» **待办任务**:
[1] 请列出这篇PyTorch笔记中，add_image部分的参数说明所给出的全部参数名称。
[2] 请从这篇PyTorch笔记中原样返回一段文字，从“需要先安装tensorboard”开始，到“# writer.add_image()”为止，结尾这几个字也要包括在内。
==== 原文 ====
PyTorch笔记

毕设的PyTorch学习之旅~~

安装

conda install pytorch torchvision torchaudio pytorch-cuda=11.8 -c pytorch -c nvidia

验证程序：

import torch
x = torch.rand(5, 3)
print(x)

查看GPU驱动和CUDA是否可用

import torch
torch.cuda.is_available()

实战好用的两大法宝：

• dir()函数：能让我们知道工具箱以及工具箱中的分隔区有什么东西
• help()函数：能让我们知道每个工具使如何使用的（工具的使用方法）

平台区别：

• python文件：以文件全部为块运行
• python控制台：以每一行为块运行
• jupyter：以任意行为块运行

加载数据

Dataset：提供一种方式去获取数据以及label

Dataloader：为后面的网络提供不同的数据形式

• 如何获取每一个数据及其label
• 告诉我们总共有多少个数据

import os
from PIL import Image
class MyData(DataSet):  # 管理一个文件夹(root_dir/label_dir)下的图片集
    def __init__(self, root_dir, label_dir):
        self.root_dir = root_dir
        self.label_dir = label_dir
        self.path = os.path.join(self.root_dir, self,label_dir)
        self.img_path = os.listdir(self.path)
        
    def __getitem__(self, idx):
        img_name = self.img_path[idx]
        img_item_path = os.path.join(self.root_dir, self,label_dir, img_name)
        img = Image.open(img_item_path)
        label = self.label_dir
        return img, label
    
    def __len(self):
        retrun len(self.img_path)

root_dir = "dataset/train"
ants_label_dir = "ant"
bees_label_dir = "bee"
ants_dataset = MyData(root_dir, ants_label_dir)
bees_dataset = MyData(root_dir, bees_label_dir)

# 加和数据集
train_dataset = ants_dataset + bees_dataset
len(ants_data)  # 124
len(bees_dataset)  # 121
len(train_dataset)  # 245

可视化

tensorboard

需要先安装tensorboard

conda install tensorboard

add_scalar：

from torch.utils.tensorboard import SummaryWriter

writer = SummaryWriter("logs")

# writer.add_image()
for i in range(100):
    writer.add_scalar("y=x", i, i)

writer.close()

生成logs文件夹，其中包含tensorboad的事件文件

打开方式(默认端口6006)：

tensorboard --logdir-logs -port=6007

add_image：

from torch.utils.tensorboard import SummaryWriter
from PIL import Image
import numpy as np
writer = SummaryWriter("logs")
image_path = "xxx"
img_PIL = Image.open(image_path)
img_array = np.array(img_PIL)
writer.add_images("test", img_array, 1, dataformats='HWC')
writer.close()

tag (str): Data identifier
img_tensor (torch.Tensor, numpy.ndarray, or string/blobname): Image data
global_step (int): Global step value to record
walltime (float): Optional override default walltime (time.time())
  seconds after epoch of event
dataformats (str): Image data format specification of the form
  CHW, HWC, HW, WH, etc.
==== 可用数据 ====
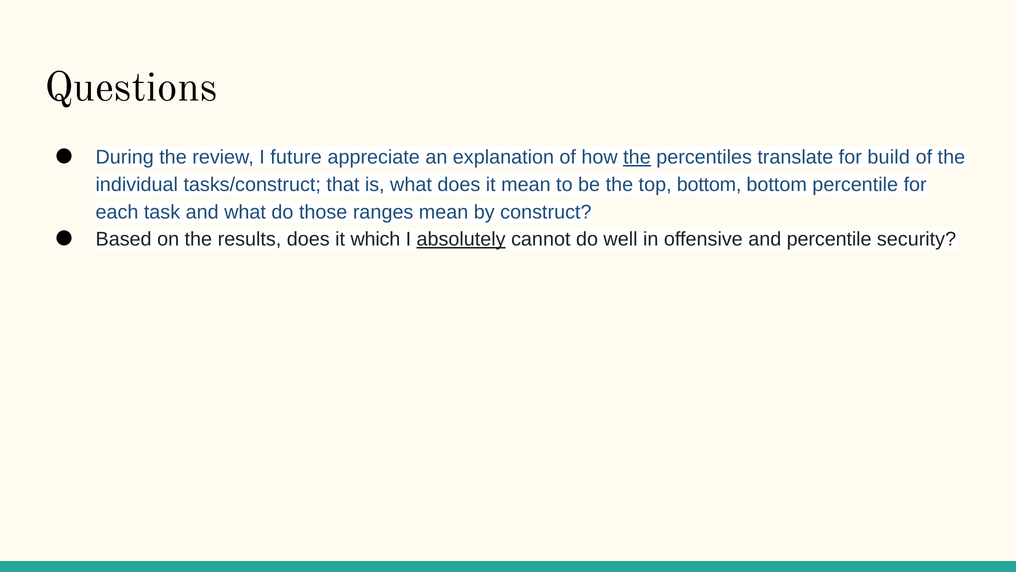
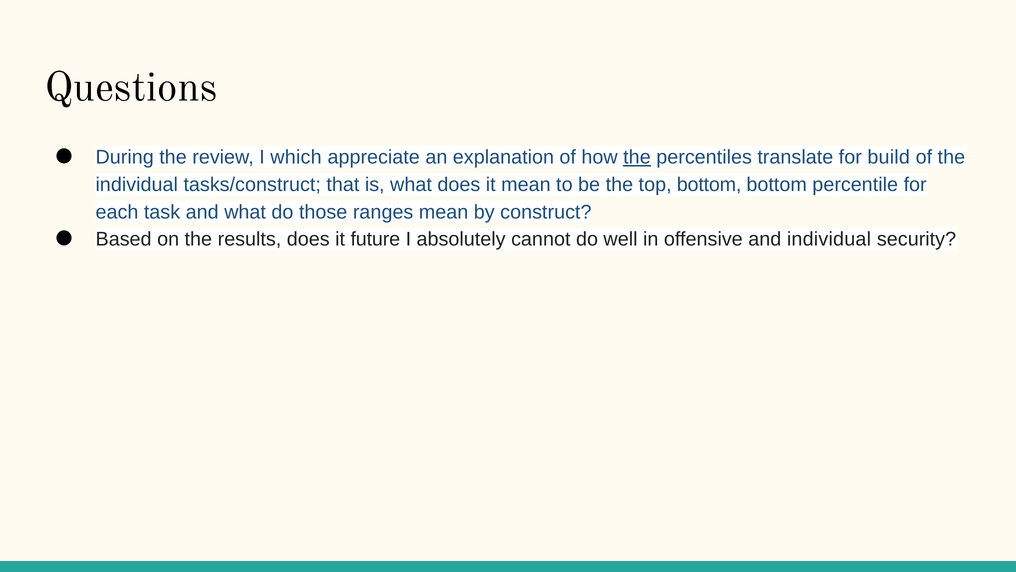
future: future -> which
which: which -> future
absolutely underline: present -> none
and percentile: percentile -> individual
====
» **各题答案**:
[1] tag、img_tensor、global_step、walltime、dataformats

[2]
需要先安装tensorboard

conda install tensorboard

add_scalar：

from torch.utils.tensorboard import SummaryWriter

writer = SummaryWriter("logs")

# writer.add_image()